Asia Society's film series "Iranian New Wave 1960s-1970s," screening November 2-22, illuminates one of the lesser known film movements of the 60s and 70s, during which filmmakers in Iran, similarly to other contemporary movements in France, Czechoslovakia, Japan, and Brazil, were creating works with boldly individual styles that confronted the sociopolitical realities of their time. In Iran, these films, which were influenced by other world cinemas, navigated governmental censorship to offer alternatives to Hollywood movies and shallow domestic popular movies. Despite their immense influence on later filmmakers, these films remain little known and rarely screened. This series, in conjunction with Asia Society's "Iran Modern" exhibition of pre-1979 revolution Iranian art, sheds valuable light on this important period of cinema history. Below are particular highlights of the series; for more information and to purchase tickets, visit
Asia Society's website.
THE COW (Dariush Mehrjui, 1969)
Mehrjui’s second film, based on a story by co-screenwriter Gholam-Hossein Saedi, is now a generally acknowledged landmark of Iranian cinema, but it was banned at the time because of its stark depictions of poverty in the countryside, which contradicted the Shah government’s efforts to promote Iran as a fully modernized country. When a man’s beloved cow and the pride of the village dies, he suffers a mental breakdown and eventually becomes convinced that he is his own cow. The village also collapses as a result, revealing the tenuous nature of its existence, since this one event manages to completely disintegrate its collective psychological stability. The Cow was smuggled to the 1971 Venice Film Festival, where it won the Critics Award, putting Iranian cinema solidly on the world stage; this allowed a belated release in Iran to great acclaim and popularity. The film also had an unlikely fan in the Ayatollah Khomeini, and The Cow has been credited with saving Iranian cinema from being banned completely after the 1979 revolution.
(November 2, 6pm)
THE LOST CINEMA (Jamsheed Akrami, 2007)
Akrami’s documentary, an updated version of his 1985 film Dreams Betrayed follows the development of Iranian New Wave cinema before the 1979 revolution. There are copious film clips of key works, along with interviews with filmmakers such as Dariush Mehrjui, Bahman Farmanara, and Parviz Sayyad (all represented in the series), as well as critics such as Andrew Sarris. The film illuminates the struggles and difficulties of directors to make works that spoke to Iranians’ real lives and to fully express themselves while working their way through the country’s censorship system. Some of these directors were forced into exile after Iran’s climate made it impossible for them to work. The Lost Cinema provides essential context in understanding this period of world cinematic history.
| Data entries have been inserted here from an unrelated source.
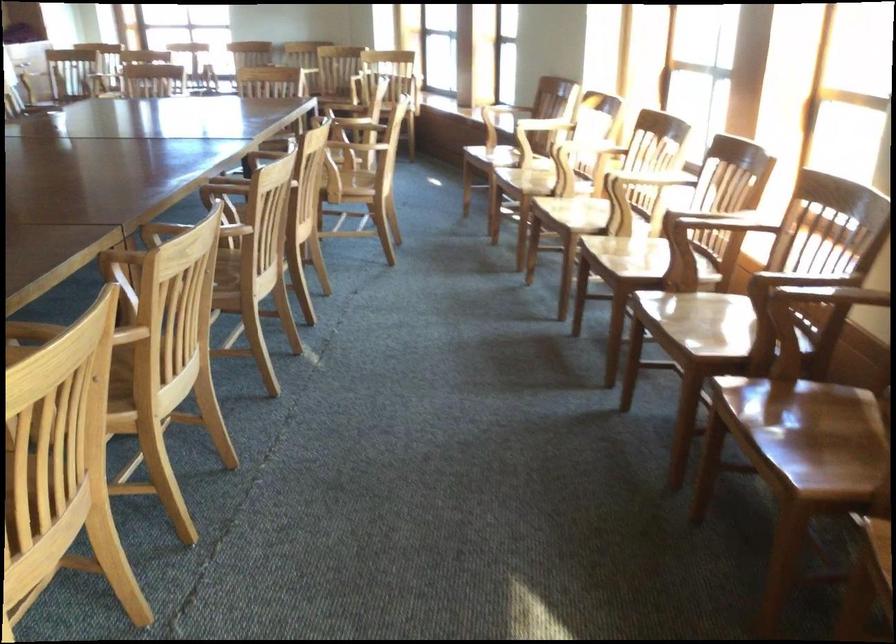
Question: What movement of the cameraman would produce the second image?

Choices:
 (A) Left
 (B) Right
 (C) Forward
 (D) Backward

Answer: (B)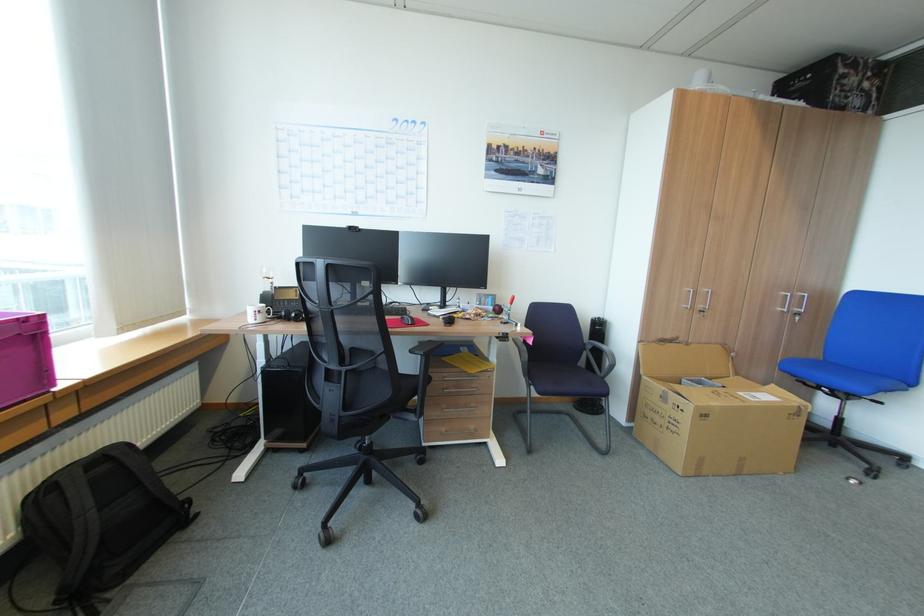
(November 8, 6:30, followed by director Q&A)
DOWNPOUR (Bahram Beyzaie, 1972)
Beyzaie’s debut feature Downpour was a major work of the Iranian New Wave that was nearly lost, with only one badly damaged surviving copy, the rest having been seized and presumably destroyed. Restored by Martin Scorsese’s World Cinema Foundation and screened at last year’s New York Film Festival, this remarkable work has been rescued from oblivion. The plot concerns a teacher sent to a poor, conservative district of Tehran who encounters a young woman who is the sister of one of his students. After she confronts the teacher for expelling her brother from class, rumors spread concerning the two of them; these are initially baseless, but the teacher begins to develop romantic feelings for the young woman. Neo-realist style meshes here with more expressionist qualities in this potent allegory of state surveillance.
(November 15, 6:30pm)
THE NIGHT IT RAINED (Kamran Shirdel, 1967)
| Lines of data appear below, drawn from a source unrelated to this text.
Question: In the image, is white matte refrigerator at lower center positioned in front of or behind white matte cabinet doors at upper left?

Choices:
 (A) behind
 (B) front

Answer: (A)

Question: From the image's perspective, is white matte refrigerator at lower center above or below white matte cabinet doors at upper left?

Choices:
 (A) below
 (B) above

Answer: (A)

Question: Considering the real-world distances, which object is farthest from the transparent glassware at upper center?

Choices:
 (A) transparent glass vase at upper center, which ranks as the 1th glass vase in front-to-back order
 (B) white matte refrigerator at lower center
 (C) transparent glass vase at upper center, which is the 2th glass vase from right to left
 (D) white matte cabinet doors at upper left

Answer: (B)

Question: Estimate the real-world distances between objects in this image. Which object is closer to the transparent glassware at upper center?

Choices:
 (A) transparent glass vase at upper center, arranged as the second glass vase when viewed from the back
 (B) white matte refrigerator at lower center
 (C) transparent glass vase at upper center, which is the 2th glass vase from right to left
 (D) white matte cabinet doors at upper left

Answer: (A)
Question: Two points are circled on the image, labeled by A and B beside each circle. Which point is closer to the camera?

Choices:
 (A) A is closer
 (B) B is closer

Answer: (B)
Kamran Shirdel, who studied filmmaking in Italy under such masters as Rossellini, Antonioni, and De Sica, made numerous documentaries focusing on the poor and marginalized in Iran sponsored by the Ministry of Culture and Art. However, his films proved too revealing for governmental comfort, and he was eventually expelled from the country and forced into exile. One of Shirdel’s key works is The Night It Rained, a 35 minute film that examines a media story in which a village boy supposedly saved a train and its passengers from a fatal derailment. When Shirdel arrives at the village, he finds irresolvable contradictions between different accounts of the story, some defending its veracity, and others claiming it was completely made up. Shirdel doesn’t attempt to resolve this, putting all these opinions side by side, calling into question the possibility of arriving at a single truth among people’s self-serving agendas. The film ends with the repeated words, “It’s all a pack of lies,” which can be seen as making a statement of its own about Iran at that time.
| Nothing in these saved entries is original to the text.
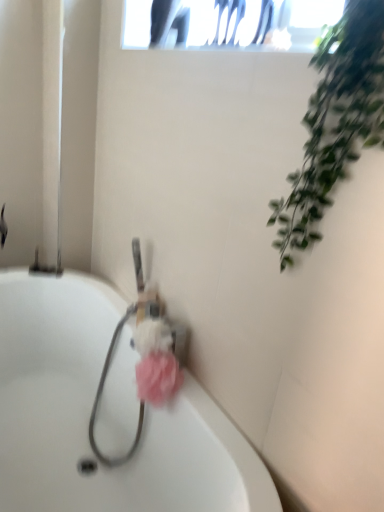
Question: From the image's perspective, is green leafy plant at upper right above or below pink fluffy loofah at center, positioned as the 1th flower in top-to-bottom order?

Choices:
 (A) above
 (B) below

Answer: (A)

Question: Is green leafy plant at upper right taller or shorter than pink fluffy loofah at center, acting as the second flower starting from the bottom?

Choices:
 (A) short
 (B) tall

Answer: (B)

Question: Which is farther from the pink fluffy sponge at center, which is counted as the first flower, starting from the bottom?

Choices:
 (A) pink fluffy loofah at center, acting as the second flower starting from the bottom
 (B) green leafy plant at upper right
 (C) white glossy bathtub at center
 (D) pink fluffy sponge at center

Answer: (B)

Question: Which is farther from the green leafy plant at upper right?

Choices:
 (A) white glossy bathtub at center
 (B) pink fluffy loofah at center, acting as the second flower starting from the bottom
 (C) pink fluffy sponge at center, which is counted as the first flower, starting from the bottom
 (D) pink fluffy sponge at center

Answer: (A)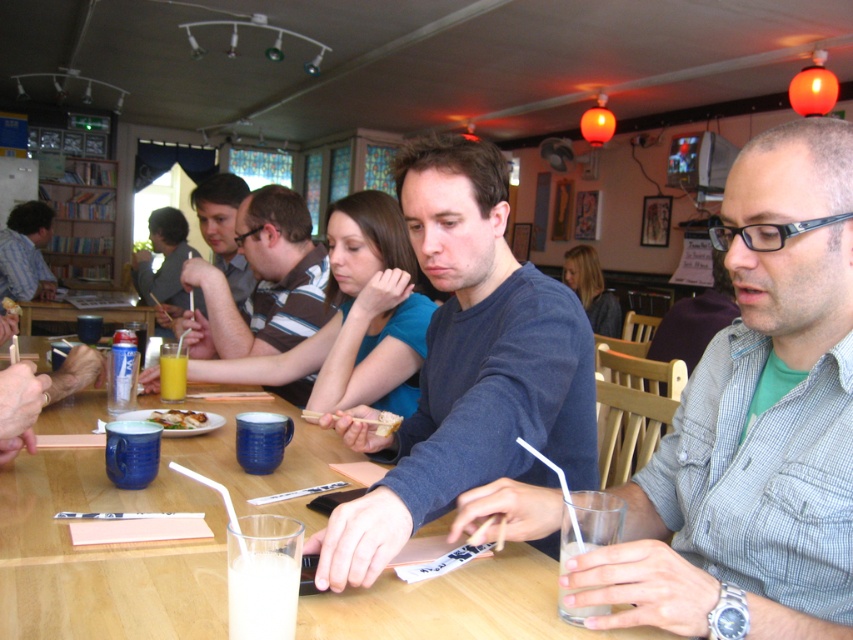
Question: Is wooden table at center closer to the viewer compared to yellow matte cup at center?

Choices:
 (A) yes
 (B) no

Answer: (A)

Question: Is matte black shirt at center smaller than golden fried fish at center?

Choices:
 (A) no
 (B) yes

Answer: (A)

Question: Which point is closer to the camera taking this photo?

Choices:
 (A) (21, 244)
 (B) (189, 413)

Answer: (B)

Question: Which of the following is the farthest from the observer?

Choices:
 (A) wooden table at center
 (B) milky white liquid at lower left

Answer: (A)

Question: Which point appears farthest from the camera in this image?

Choices:
 (A) (9, 216)
 (B) (231, 611)
 (C) (170, 376)
 (D) (184, 236)

Answer: (A)

Question: Is striped cotton shirt at center smaller than yellow matte cup at center?

Choices:
 (A) no
 (B) yes

Answer: (A)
(November 20, 6:30pm, part of the program “Kamran Shirdel – Social Documentaries”)
THE TRAVELER (Abbas Kiarostami, 1974)
The series concludes with this early classic by Kiarostami, about a young boy and diehard soccer superfan who scams and schemes his way to Tehran to watch a match with his favorite team. The film combines the sensitive portrayal of children that Kiarostami is renowned for with a tone that combines comic elements with more poignant moods. Kiarostami’s humanistic sympathy and psychologically acute observations of behavior were already in full flower.